“Eye-Watering” Home Ownership Costs In Canada Hit 30-Year High, RBC Says

Bank of Canada Gov. Stephen Poloz including “home prices” on his list of risk factors that “keep me up at night”, which he shared with an audience of economists at the prestigious Canadian Club earlier this year. But Poloz’s words of caution have not stopped housing costs for Canadians form climbing to precarious new highs. Signs of this stress are already apparent – for example, in Vancouver, where a chasm between bids and asks has caused the local housing market to grind to a halt.

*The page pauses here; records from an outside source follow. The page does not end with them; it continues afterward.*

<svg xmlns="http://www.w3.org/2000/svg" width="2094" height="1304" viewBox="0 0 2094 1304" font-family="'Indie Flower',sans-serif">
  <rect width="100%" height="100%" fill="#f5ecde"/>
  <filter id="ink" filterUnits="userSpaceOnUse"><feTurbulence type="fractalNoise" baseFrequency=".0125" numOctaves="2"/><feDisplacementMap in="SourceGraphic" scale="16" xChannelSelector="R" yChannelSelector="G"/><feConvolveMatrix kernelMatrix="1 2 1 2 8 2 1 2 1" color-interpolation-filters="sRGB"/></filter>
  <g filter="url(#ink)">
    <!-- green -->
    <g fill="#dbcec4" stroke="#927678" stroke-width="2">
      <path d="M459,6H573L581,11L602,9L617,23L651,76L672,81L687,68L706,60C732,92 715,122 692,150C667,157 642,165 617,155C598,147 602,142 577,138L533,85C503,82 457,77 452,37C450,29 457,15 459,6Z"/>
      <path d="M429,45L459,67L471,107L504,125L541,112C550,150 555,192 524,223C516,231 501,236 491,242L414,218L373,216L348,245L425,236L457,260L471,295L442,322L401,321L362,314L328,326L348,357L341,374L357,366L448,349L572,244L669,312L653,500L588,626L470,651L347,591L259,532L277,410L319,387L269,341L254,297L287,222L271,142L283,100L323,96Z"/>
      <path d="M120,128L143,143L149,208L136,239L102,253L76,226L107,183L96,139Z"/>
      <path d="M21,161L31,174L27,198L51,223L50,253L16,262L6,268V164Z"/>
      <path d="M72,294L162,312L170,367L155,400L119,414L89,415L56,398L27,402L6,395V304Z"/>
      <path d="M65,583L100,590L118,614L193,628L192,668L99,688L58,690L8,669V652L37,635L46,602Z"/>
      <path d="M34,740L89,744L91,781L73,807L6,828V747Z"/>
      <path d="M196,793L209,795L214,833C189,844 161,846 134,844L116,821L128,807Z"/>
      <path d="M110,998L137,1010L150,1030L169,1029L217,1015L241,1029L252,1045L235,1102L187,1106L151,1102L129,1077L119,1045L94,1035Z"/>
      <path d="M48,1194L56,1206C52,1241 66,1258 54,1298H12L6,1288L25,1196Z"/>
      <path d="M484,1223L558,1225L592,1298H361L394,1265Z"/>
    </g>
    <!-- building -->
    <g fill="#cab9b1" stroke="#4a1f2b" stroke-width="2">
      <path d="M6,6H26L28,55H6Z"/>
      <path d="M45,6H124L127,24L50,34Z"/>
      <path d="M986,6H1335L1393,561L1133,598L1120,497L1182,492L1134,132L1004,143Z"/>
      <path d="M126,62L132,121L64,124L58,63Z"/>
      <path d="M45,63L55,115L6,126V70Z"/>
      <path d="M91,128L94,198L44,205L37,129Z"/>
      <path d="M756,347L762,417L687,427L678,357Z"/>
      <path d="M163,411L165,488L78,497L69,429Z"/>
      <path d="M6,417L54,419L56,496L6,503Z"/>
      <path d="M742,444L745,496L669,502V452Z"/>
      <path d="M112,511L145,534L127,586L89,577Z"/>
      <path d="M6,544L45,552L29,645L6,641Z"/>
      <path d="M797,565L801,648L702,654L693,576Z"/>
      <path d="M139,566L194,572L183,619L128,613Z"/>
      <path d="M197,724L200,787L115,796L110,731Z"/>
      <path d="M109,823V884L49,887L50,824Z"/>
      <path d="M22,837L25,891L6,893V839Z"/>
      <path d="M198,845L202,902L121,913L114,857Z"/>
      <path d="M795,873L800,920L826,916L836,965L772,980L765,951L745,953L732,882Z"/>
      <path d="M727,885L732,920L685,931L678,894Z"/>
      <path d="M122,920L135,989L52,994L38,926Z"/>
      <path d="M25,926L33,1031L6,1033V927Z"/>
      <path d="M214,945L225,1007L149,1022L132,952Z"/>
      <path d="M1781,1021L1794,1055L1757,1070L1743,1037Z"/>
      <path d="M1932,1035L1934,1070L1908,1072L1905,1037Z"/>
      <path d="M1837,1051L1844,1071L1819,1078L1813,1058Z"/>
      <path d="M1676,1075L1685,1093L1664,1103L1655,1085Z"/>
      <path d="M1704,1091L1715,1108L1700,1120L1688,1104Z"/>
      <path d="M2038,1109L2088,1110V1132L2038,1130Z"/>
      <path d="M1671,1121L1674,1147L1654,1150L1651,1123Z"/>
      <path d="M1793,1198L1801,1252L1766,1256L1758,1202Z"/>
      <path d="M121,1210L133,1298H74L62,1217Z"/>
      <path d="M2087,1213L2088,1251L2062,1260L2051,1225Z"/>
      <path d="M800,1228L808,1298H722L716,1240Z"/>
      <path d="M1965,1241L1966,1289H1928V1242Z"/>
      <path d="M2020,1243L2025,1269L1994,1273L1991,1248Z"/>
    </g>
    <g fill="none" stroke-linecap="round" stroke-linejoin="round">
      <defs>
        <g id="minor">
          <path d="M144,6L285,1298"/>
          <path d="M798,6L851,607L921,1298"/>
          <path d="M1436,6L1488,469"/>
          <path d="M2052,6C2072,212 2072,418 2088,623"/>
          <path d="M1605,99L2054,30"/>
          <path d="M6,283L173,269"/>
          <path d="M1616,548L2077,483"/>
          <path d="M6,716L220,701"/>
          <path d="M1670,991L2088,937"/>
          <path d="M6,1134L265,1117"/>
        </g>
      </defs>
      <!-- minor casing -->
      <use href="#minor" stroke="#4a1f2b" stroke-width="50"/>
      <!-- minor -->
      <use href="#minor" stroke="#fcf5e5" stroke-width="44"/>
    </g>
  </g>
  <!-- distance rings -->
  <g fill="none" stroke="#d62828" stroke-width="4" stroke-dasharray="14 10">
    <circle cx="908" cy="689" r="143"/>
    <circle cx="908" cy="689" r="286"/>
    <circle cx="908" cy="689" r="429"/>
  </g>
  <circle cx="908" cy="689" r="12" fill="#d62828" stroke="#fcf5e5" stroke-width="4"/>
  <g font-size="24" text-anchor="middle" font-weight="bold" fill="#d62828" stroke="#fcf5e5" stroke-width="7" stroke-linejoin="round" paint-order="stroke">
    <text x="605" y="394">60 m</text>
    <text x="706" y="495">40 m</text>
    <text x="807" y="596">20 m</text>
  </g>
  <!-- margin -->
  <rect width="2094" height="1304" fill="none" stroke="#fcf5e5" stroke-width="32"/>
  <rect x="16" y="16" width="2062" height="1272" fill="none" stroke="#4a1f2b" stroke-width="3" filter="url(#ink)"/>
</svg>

The latest warning about an impending implosion in the Canadian housing bubble comes courtesy of a quarterly RBC report, which found that the aggregate costs of homeownership in Canada, a category that includes mortgage fees, interest, property taxes and utilities and other miscellaneous costs, have reached their highest levels since 1990.

The most alarming aspect of this trend, according to the bank, is that rising mortgage costs, not home prices, have been the biggest contributing factor over the past year, with mortgage rates rising in each of the last four quarters.


Rising mortgage rates have, of course, been spurred by the BoC’s rate hikes. Today, the average Canadian would need to spent roughly 54% of their income to buy a home. That’s up sharply from 43.2% three years ago.


But in Canada’s most unaffordable housing markets, these figures are considerably higher.

“From overheating to correction to the onset of recovery, we’ve seen pretty much everything in the past three years in Canada’s housing market,” economists at the Toronto-based bank said in the report. “Yet an eye-watering loss of affordability has been a constant.”

In Vancouver, Toronto and even Victoria, RBC’s index of home prices relative to average income has reached 88%, 76% and 65%, respectively. The bank’s data includes costs for condos and detached single-family homes.

https://www.zerohedge.com/sites/default/files/inline-images/2018.09.30housepoor.jpg?itok=1iDuQRRuCourtesy of Bloomberg

And with the BoC widely expected to continue raising interest rates…

“We expect the Bank of Canada to proceed with further rate hikes that will raise its overnight rate from 1.50 percent currently to 2.25 percent in the first half of 2019,” the report said. “This will keep mortgage rates under upward pressure and boost ownership costs even more across Canada in the period ahead.”

…its analysts have warned that a momentous housing implosion looks increasingly likely. Adding a dash of irony to this scenario, the BoC has expressed caution about the housing bubble and cited raising interest rates as a necessary measure to combat it.